Press Release

Jan 17, 2020

Aiming for an IPO, Antengene wants to be China’s Celgene

By Wang Fangqing

Chinese biotech start-up Antengene recently hired two former high-profile managers from its funding partner Celgene, now a Bristol-Myers Squibb (NYSE: BMY) company. In a recent meeting in Shanghai, where Antengene is based, founder and chief executive Jay Mei spoke with The Pharma Letter about the hires and his vision for his company.

“In the pharma industry, you rarely see a business leader with specific knowledge in multiple myeloma (MM) as well as experiences in developed and emerging markets, but John has both,” Dr Mei said, referring to John Chin, Antengene’s chief business officer and former general manager at Celgene China. During his 15-year career with Celgene, Mr Chin helped launch and manage many Celgene drugs in the USA, Latin American and China, and one of them is the MM treatment Revlimid (lenalidomide).

Xpovio launch a priority

Mr Chin’s priority would be helping launch Karyopharm’s Xpovio (selinexor) in China. Xpovio in July gained Food and Drug Administration approval as a combined treatment with corticosteroid dexamethasone for patients suffering from relapsed refractory multiple myeloma. In May 2018, Karyopharm licensed the drug’s China and Macau rights to Antengene.

The drug is under bridging studies for safety and efficacy assessment in China, aiming for a New Drug Application (NDA) filing this year.

Mr Chin will also oversee the company’s global business development strategies. “John has deep connections in the pharma industry so he will be leading the efforts in expanding our global partnerships,” Dr Mei said.

He shrugged off concerns over the current US-China tension, which targets not only trade issues but also competitions in high tech industries such as biologics, might curb partnerships between US companies and Chinese companies.

“Governments all over the world welcome novel, high quality drugs. The point is respecting intellectual properties. We have clear understanding regarding IP ownership,” he said.

Another hire, Mark Alles, former Celgene CEO and now an independent director for Antengene, will offer the company insights and strategic advice, as well as introduce more robust governance practices as Antengene plans to have an IPO by the end of 2020, said Dr Mei.

Mr Alles is known for leading Celgene from a small local biotech in New Jersey to a major global biopharma. “His tremendous knowledge in leadership is very important for Antengene to grow to the next stage,” Dr Mei said.

It is not clear where Antengene will choose to go public, but Dr Mei said it is either Nasdaq or HKEX. “We are consulting investors active in the US, HK or both, trying to figure out which market will be suitable for us at the current stage,” he said.

Antengene will have the last funding round before the Initial Public Offering (IPO) right after the Chinese New Year.

Pipeline assets

A clinical stage company with the primary focus on oncology, Antengene has six small molecule assets in clinical studies at various stages. It has another six assets in preclinical research, and four of them are antibodies, including two monoclonal antibodies and two bispecific antibodies (BsAbs). Dr Mei said he expected to see at least one antibody asset file an Investigational New Drug (IND) application in late 2020 or early 2021.

Right now, Antengene uses Wuxi - one of its investors - as the clinical supplier. But the company recently completed a $20 million manufacturing facility in Shaoxing, Zhejiang province, furnished for GMP standards. The facility is scheduled to start operation in mid-2020 initially for small molecule drugs manufacturing. In the future, the facility will also supply biologics and possibly cell-based therapies, said Dr Mei.

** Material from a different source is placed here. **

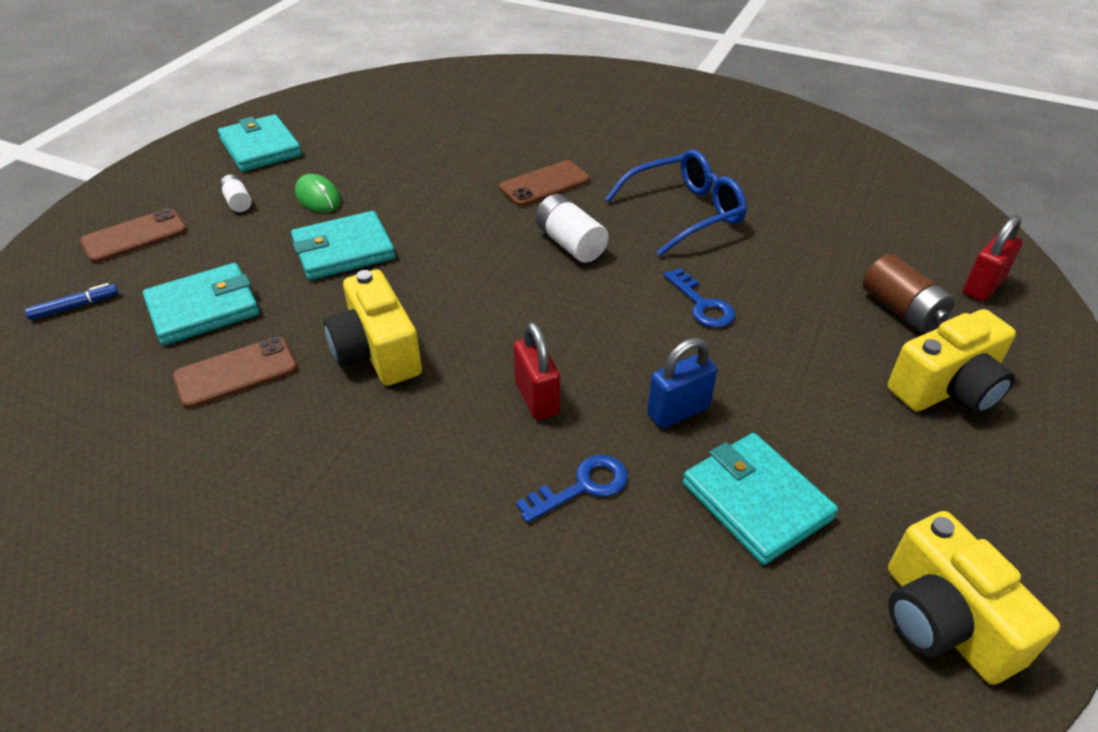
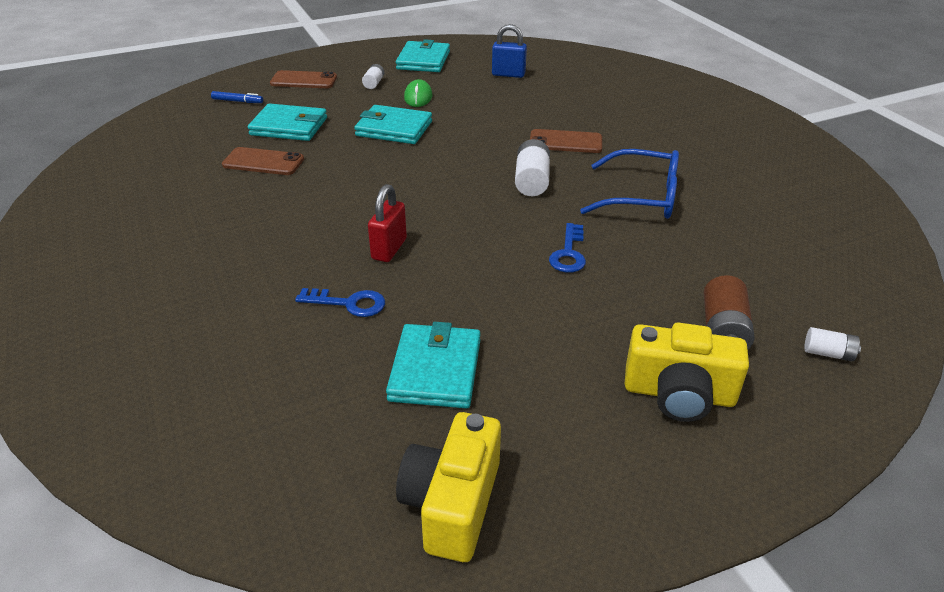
camera: 40 degrees right, 5 degrees down
(377, 352) = (340, 185): yellow camera -> none
(678, 411) = (461, 299): blue padlock -> blue padlock (508, 74)
(982, 287) = (828, 353): red padlock -> white battery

A trendy research area, BsAbs have gained much attention recently. Antengene’s rival Shanghai-based I-Mab Biopharma, for example, which will ring the bell in Nasdaq on Jan 17 to raise about $100 million through its IPO, also has two BsAbs in preclinical studies.

Acknowledging BsAbs’ huge potential, Dr Mei also pointed out the challenges.

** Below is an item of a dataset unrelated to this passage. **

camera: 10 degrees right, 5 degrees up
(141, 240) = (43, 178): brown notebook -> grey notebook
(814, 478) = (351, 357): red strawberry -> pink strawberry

“Not all BsAbs are created equal and each one is unique. You have to find the right molecule targets and the optimal dose which shows manageable safety profile as well as efficacy,” he said.

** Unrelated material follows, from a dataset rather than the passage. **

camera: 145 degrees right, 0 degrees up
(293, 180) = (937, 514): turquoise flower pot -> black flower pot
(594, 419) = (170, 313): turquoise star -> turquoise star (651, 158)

So far, the US FDA has only approved one BsAb - Amgen’s (Nasdaq: AMGN) Blincyto (blinatumomab) - as a second line treatment for acute lymphoblastic leukemia.

A scientist who he himself spent about a decade of his career with Celgene, Dr Mei is proud that Antengene shared Celgene’s innovative gene. “We started from small molecules, expand to antibodies and people shouldn’t be surprised to see us trying other novel therapies,” he said.